* PROBLEM TO WORK ON *
All lines of the listing that contain "brown" should be shown in full.
[[ SUPPLIED DATA open ]]
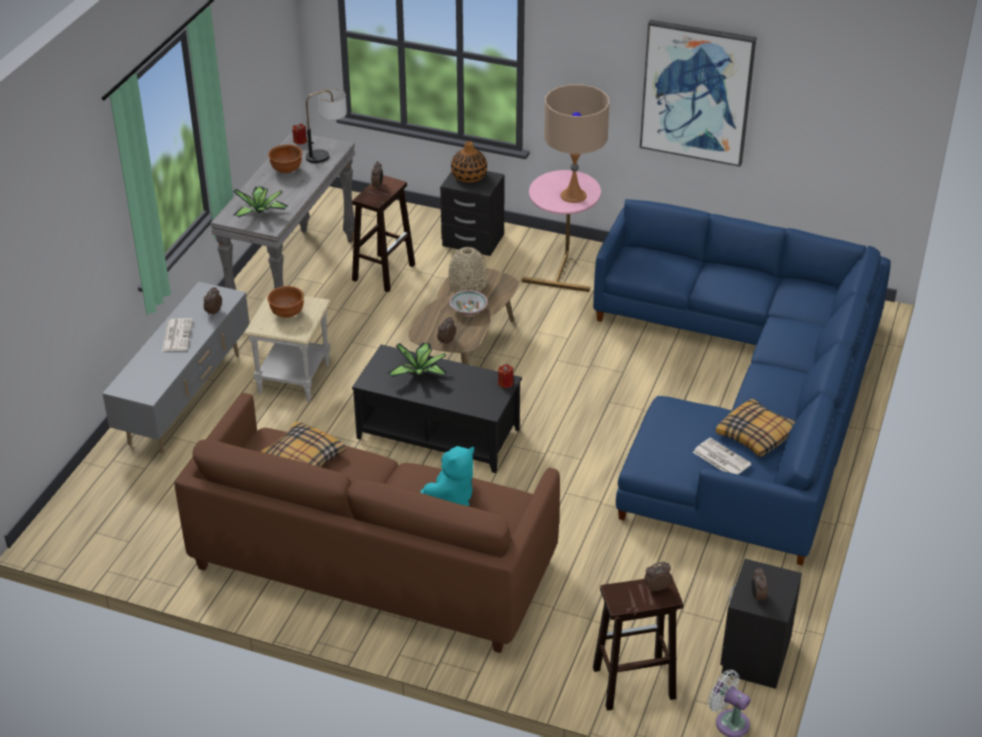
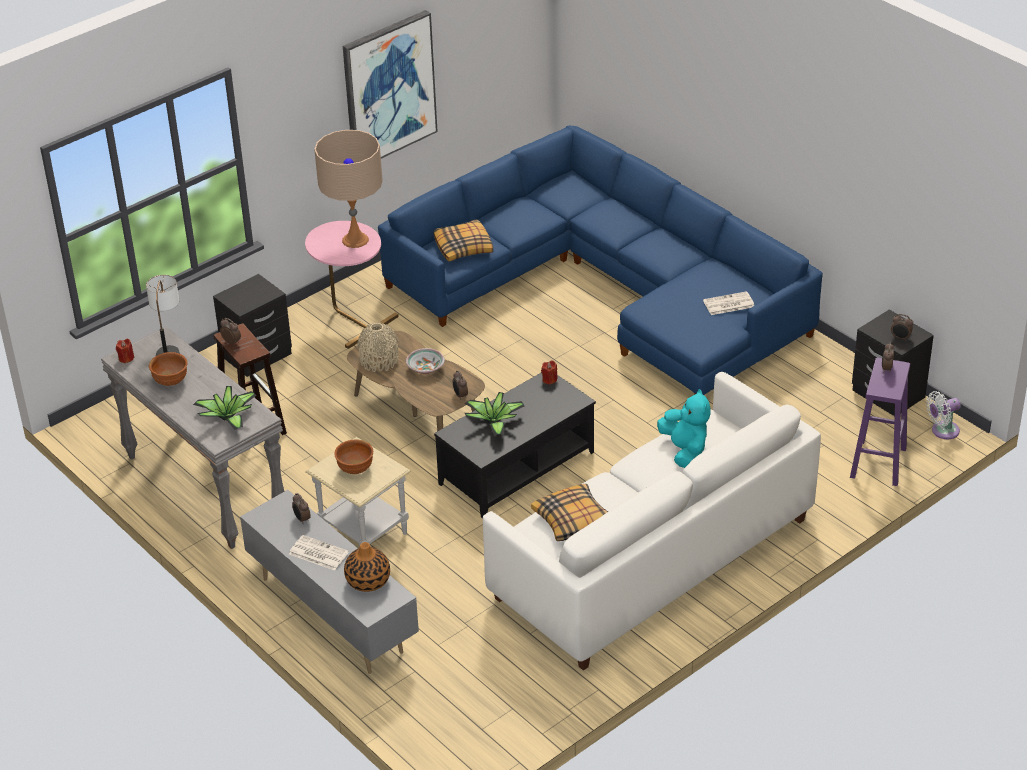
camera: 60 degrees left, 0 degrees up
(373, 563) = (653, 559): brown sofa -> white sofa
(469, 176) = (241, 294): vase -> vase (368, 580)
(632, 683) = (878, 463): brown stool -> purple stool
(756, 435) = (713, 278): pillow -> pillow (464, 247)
[[ SUPPLIED DATA closed ]]
* EXPECTED OUTPUT *
(373, 563) = (653, 559): brown sofa -> white sofa
(632, 683) = (878, 463): brown stool -> purple stool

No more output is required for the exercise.